This morning I came across an inviting link on Hacker News, Nondeterminism, part of the Teach Yourself Scheme in Fixnum Days. There are a number of chapters which help new comers to Scheme dig in and get a feel for the language. This chapter discusses McCarthy's amb operator, describes a rules based implementation, and offers several example applications.
amb takes zero or more expressions, and makes a nondeterministic (or "ambiguous'') choice among them, preferring those choices that cause the program to converge meaningfully.
What drew me to this topic is that a lack of predictability can be an advantage to solving certain types of problems. There are plenty of options for deterministic programming, but not nearly as many which implement fuzzy or unpredictable decision logic.
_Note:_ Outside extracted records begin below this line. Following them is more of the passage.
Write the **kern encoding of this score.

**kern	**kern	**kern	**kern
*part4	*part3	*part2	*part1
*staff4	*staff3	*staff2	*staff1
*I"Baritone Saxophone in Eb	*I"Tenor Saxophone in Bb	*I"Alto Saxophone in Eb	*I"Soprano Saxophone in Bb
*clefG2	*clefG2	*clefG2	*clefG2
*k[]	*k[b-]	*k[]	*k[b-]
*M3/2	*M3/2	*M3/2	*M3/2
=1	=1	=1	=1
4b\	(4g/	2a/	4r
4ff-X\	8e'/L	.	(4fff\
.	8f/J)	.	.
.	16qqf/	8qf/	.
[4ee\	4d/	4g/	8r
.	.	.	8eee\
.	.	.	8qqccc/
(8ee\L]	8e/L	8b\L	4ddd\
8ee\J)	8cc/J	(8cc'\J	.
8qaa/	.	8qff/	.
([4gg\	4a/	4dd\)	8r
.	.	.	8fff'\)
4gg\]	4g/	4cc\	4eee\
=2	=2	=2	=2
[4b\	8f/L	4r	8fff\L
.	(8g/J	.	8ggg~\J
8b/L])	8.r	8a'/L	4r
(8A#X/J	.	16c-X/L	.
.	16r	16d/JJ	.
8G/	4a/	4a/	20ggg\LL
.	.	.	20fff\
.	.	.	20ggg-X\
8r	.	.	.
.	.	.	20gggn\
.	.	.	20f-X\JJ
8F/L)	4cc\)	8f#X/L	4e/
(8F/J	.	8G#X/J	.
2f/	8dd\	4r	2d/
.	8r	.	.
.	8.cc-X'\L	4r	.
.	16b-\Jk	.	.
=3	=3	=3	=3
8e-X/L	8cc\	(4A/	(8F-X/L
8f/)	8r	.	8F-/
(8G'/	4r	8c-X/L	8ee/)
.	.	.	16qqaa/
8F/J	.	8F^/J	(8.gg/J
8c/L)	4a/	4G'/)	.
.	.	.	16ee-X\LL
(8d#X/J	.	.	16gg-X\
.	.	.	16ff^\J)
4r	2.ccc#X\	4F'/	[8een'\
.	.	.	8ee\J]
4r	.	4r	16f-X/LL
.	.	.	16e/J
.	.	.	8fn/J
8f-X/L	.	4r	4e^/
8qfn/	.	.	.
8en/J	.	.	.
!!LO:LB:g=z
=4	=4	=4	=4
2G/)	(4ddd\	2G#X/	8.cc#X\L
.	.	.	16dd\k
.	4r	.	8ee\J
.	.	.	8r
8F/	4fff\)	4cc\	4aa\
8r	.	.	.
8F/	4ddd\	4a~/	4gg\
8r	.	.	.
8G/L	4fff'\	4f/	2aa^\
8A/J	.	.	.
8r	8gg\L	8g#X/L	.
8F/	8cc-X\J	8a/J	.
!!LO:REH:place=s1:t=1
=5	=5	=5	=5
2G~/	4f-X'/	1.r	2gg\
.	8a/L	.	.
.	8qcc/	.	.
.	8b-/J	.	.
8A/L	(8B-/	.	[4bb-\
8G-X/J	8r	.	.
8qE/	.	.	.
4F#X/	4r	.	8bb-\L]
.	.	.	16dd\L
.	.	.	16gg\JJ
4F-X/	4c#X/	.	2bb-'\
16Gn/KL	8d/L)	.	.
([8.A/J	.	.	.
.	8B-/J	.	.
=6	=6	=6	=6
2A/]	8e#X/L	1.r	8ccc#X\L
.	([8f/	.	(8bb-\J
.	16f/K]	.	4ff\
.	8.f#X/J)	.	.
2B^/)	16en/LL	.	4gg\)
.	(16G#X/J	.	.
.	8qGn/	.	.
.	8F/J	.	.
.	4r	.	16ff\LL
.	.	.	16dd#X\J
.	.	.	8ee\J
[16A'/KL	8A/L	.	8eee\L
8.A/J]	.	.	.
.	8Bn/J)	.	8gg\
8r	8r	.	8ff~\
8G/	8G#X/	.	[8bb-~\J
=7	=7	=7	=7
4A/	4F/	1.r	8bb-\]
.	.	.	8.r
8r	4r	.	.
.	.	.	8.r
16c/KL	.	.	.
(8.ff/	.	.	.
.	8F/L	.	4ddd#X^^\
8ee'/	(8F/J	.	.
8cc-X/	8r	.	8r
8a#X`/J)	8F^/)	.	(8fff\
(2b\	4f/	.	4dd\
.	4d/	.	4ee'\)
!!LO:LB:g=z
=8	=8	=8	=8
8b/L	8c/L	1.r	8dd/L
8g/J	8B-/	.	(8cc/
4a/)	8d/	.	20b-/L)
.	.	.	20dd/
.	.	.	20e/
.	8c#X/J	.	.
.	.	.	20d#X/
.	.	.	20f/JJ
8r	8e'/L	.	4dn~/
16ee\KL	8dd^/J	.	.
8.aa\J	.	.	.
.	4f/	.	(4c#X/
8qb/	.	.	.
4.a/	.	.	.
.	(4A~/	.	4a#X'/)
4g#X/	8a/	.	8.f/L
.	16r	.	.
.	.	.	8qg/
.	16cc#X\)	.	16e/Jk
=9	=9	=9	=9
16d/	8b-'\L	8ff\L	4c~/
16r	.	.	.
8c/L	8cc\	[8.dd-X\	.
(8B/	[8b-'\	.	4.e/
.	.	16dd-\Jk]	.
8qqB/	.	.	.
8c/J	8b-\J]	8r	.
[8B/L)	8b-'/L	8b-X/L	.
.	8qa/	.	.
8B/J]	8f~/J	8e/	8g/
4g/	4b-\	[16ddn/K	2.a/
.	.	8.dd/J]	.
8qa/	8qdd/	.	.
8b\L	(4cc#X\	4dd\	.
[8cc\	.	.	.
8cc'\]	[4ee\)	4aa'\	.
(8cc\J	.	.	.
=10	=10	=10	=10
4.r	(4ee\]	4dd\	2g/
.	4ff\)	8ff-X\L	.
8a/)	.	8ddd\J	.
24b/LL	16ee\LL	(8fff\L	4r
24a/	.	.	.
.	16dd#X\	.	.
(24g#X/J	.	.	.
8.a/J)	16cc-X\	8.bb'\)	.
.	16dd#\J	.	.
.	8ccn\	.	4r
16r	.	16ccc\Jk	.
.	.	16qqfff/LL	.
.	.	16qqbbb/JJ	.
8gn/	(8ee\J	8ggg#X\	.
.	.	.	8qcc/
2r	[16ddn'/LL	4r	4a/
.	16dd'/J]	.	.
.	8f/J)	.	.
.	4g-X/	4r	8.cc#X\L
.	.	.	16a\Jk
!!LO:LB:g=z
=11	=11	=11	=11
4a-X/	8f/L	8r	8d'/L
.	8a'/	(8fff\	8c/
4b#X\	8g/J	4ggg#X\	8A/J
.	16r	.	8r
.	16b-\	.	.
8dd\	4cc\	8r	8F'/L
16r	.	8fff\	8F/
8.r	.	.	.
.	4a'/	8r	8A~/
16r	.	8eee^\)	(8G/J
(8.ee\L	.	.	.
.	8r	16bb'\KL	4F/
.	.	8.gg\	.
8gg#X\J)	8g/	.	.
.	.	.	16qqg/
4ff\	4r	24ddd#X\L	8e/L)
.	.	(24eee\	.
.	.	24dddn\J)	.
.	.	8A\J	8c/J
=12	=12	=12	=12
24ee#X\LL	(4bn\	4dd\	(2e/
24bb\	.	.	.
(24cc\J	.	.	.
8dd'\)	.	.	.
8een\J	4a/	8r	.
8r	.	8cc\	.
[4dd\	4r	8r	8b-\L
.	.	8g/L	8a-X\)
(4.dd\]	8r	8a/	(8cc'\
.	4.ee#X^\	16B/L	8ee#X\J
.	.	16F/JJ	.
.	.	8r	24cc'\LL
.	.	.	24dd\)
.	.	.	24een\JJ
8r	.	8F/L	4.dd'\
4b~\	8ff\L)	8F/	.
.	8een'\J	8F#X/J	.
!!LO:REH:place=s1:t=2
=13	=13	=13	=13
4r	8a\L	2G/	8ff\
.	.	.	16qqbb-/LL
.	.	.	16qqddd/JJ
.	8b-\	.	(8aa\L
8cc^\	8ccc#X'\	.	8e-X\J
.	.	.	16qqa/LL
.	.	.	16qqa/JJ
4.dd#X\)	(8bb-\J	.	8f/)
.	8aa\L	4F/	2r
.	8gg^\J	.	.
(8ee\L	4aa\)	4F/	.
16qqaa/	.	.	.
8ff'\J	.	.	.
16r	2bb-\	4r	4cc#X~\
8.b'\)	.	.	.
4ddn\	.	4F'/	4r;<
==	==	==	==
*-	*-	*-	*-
What will a program do with a slightly malformed packet, or a combination of headers that appear to be JSON mixed with a markup language and include binary attachments? If a specific interface isn't detailed, we hope that it gracefully fails with an appropriate error message.
While browsing the post I was reminded of a fictional programming language I touched on briefly last year (Probe), and one of the goals for the language is an implicit interface selection system. A source of great complication with programming is delineating rules to cover all probable data and performance environments, ie handling the edge cases. Exhaustively going through an infinite library of perfectly matching formats is impractical to say the least. What would be helpful is an automated lookup system for machine readable specifications, a series of educated guesses based on pattern matching, and memory that persists between executions.
Can we better characterize data patterns so that a fast guessing engine could identify novel combinations of formats by recognizing tell tale signatures?